RethinkDB internals: Patching for fun and throughput
A central challenge in developing a high performance database is to maximize the efficiency at which hardware resources are used. By implementing a new optimization in how RethinkDB handles disk writes - the patch log - we were able to achieve an additional 50% increase in query throughput. The following graph compares the sustainable performance of RethinkDB for a mixed read/write workload (roughly 10% write operations) with and without the patch log. In both cases we configured the system to be bound by the disks’ write bandwidth.
Like most databases, RethinkDB uses an in-memory page cache to allow for efficient data processing. Modifying a data block involves the following steps:
- check if the block is in the page cache
- if the block is not in the cache: acquire the block from disk
- perform the actual modification on the in-memory page
- mark the page “dirty”
Eventually the page cache will fill up, so no more data blocks can be acquired unless space is freed. This requires evicting pages from the page cache. However, some of the pages might have been modified. To preserve these modifications, pages marked as “dirty” must be written back to disk. There are different approaches to when such a write-back should happen. In RethinkDB, we write data back periodically, and trigger an immediate write-back whenever the number of dirty pages in the page cache exceeds some limit.
Now, there is one problem with this approach: Consider five updates which set five different rows/keys to new values. RethinkDB uses a B-tree data structure to organize data internally; most databases use similar tree data structures to index and/or store data. As a consequence, updates to five random keys have a good chance of affecting five different parts of the tree. This has consequences for the next write-back. Even minor modifications to five different keys involve writing five complete blocks to disk.
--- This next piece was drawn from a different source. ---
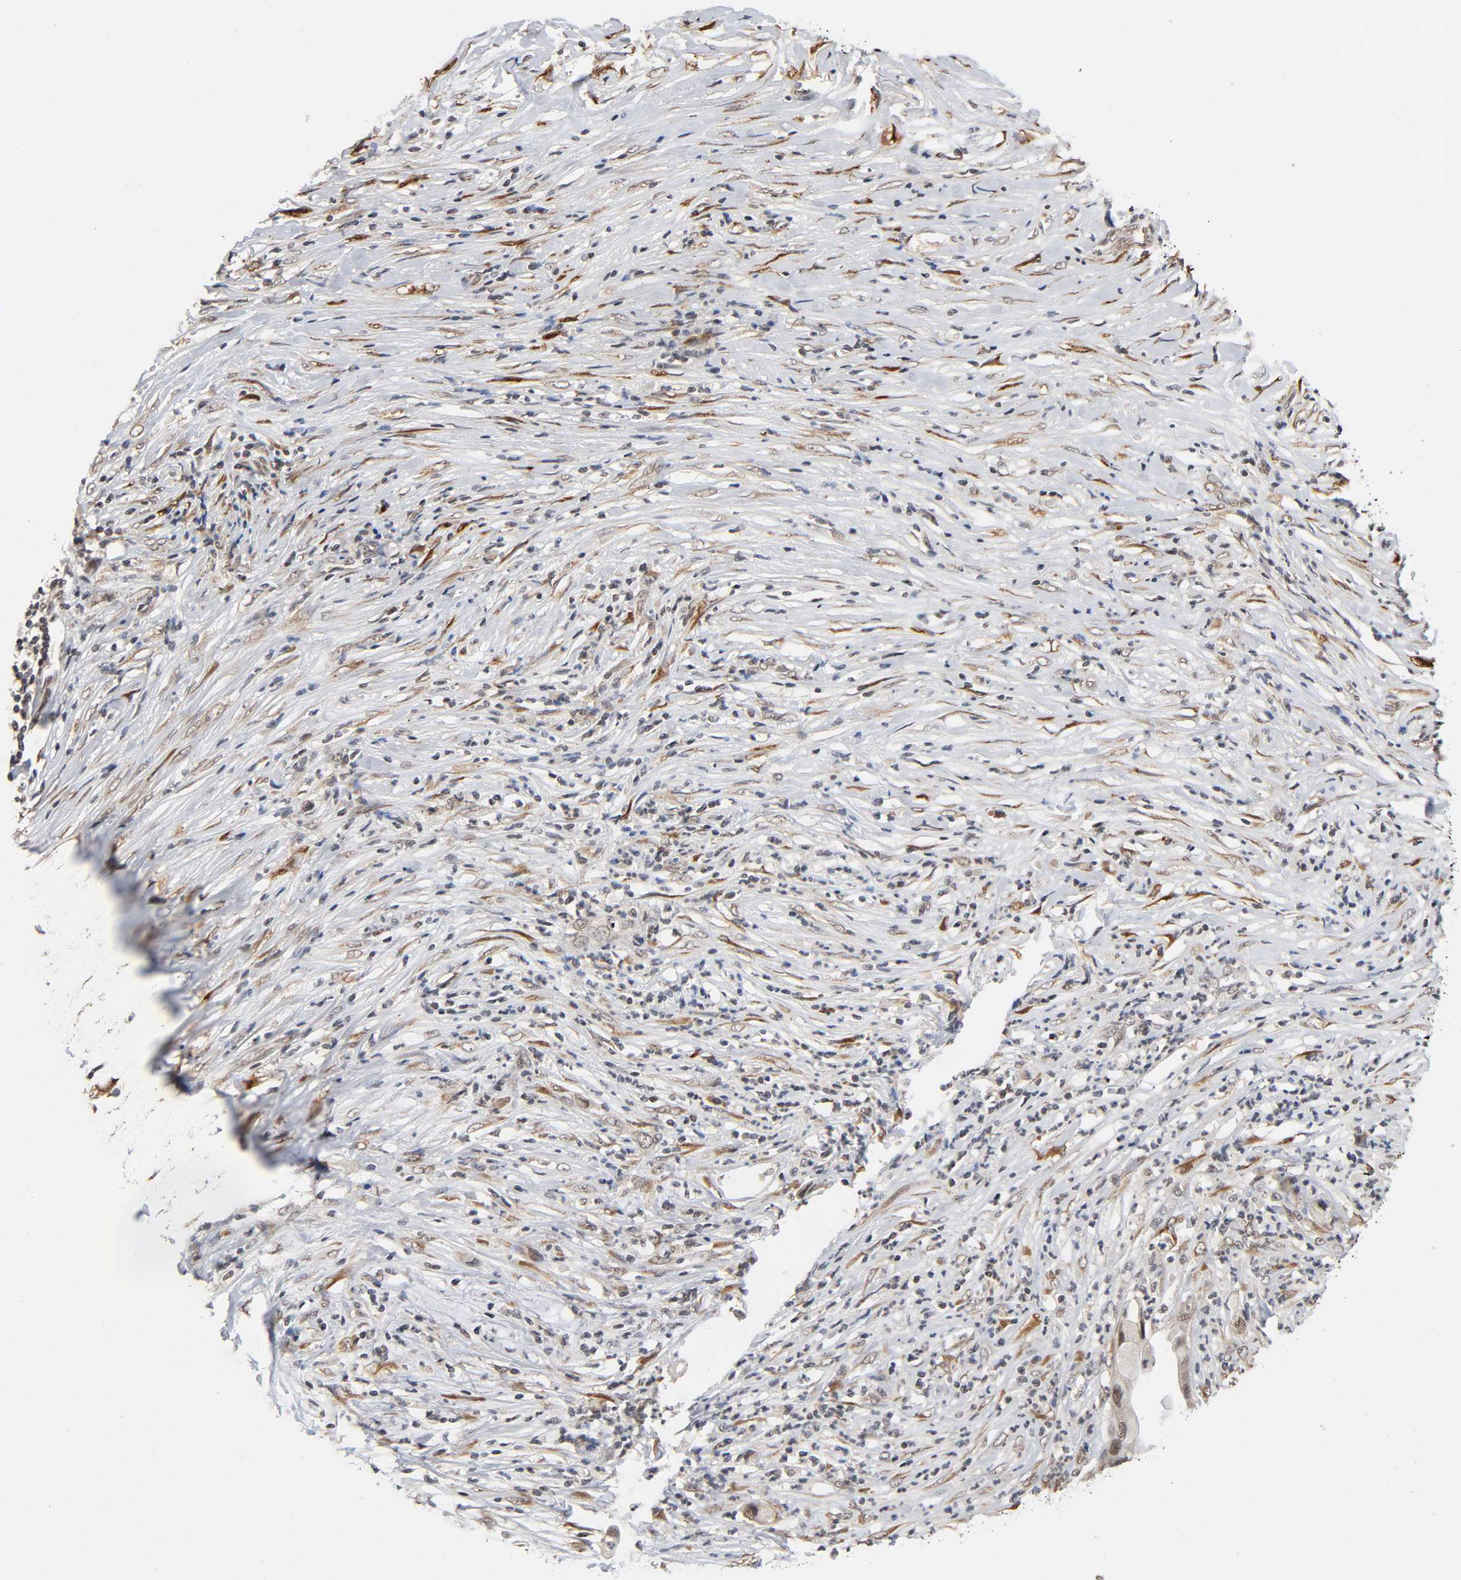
{"staining": {"intensity": "moderate", "quantity": "25%-75%", "location": "cytoplasmic/membranous,nuclear"}, "tissue": "pancreatic cancer", "cell_type": "Tumor cells", "image_type": "cancer", "snomed": [{"axis": "morphology", "description": "Adenocarcinoma, NOS"}, {"axis": "topography", "description": "Pancreas"}], "caption": "Human adenocarcinoma (pancreatic) stained with a protein marker exhibits moderate staining in tumor cells.", "gene": "ZNF384", "patient": {"sex": "female", "age": 59}}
Depending on the workload, this can easily lead to a saturation of disk write throughput, which in turn limits the overall database performance as data from the page cache cannot be evicted fast enough.
RethinkDB tackles this problem by using a system of serializable page patches. A patch is a data structure representing a certain modification to a block. Patches can operate on different layers of the database. On lower levels we use patches that replace a chunk of data in a page or move data around. On higher levels we have patches which insert a key/value pair into a leaf node of the B-tree or remove one.
The basic idea is to reserve some space for a “patch log” in the database. To come back to our previous example: using patches, the changes made by our five update operations can be stored much more efficiently. For smaller updates, all required patches may well fit into a single block. Instead of writing all five affected data pages back to disk, we simply write five small patches to the patch log. At this point, we have reduced the required disk write throughput by a factor of five.
Of course things are not as simple as that. Eventually our reserved log space will fill up. To free up space, we now have to apply some of the patches to the affected pages and rewrite the actual data blocks. It seems like we have just delayed the work of writing back data by using the patch log. Even worse, we spent additional time for writing the patches.
Happily another effect kicks in to save us: the patch log has aggregated patches over a long period of time. Chances are, additional updates have been performed in the same data blocks as the first five updates. This allows us to batch multiple updates for the block into a single write-back. The overall efficiency of the log depends on its size and the size of the subset of data in the database that is frequently modified. Additionally, a great boost in efficiency can be achieved by carefully tuning the decision of whether to write a patch or to rewrite the affected block instead. We have implemented automated tuning logic to guarantee low overhead and great write throughput across a wide range of workloads without any need for manual configuration.
There is one last part which we have not covered so far: When acquiring a block from disk, it must be guaranteed that the in-memory page for that block always reflects the latest changes. Specifically, this means that patches with changes that have not made it into the actual on-disk block yet must be replayed when acquiring the block. To make this fast, we load all on-disk patches into an efficient in-memory data structure when starting up the database. As the size of the patch log is limited, this only consumes a small amount of main memory. Therefore we just have to check the in-memory log data structure to decide whether patches have to be applied. To replay only the subset of patches which have not yet been applied to the on-disk data block, a sequential “transaction id” is stored in the block whenever a block gets written back to disk. Each patch on the other hand contains the transaction id to which it applies. If the block’s transaction id is higher than the one of some patch, the patch is already reflected in the block’s data and must not be replayed again.
Overall, the patch log turns out to be a powerful technique for optimizing the translation of in-memory data modifications to disk writes. According to our benchmarks, it allows for significant performance increases both when writing to SSDs and rotational drives.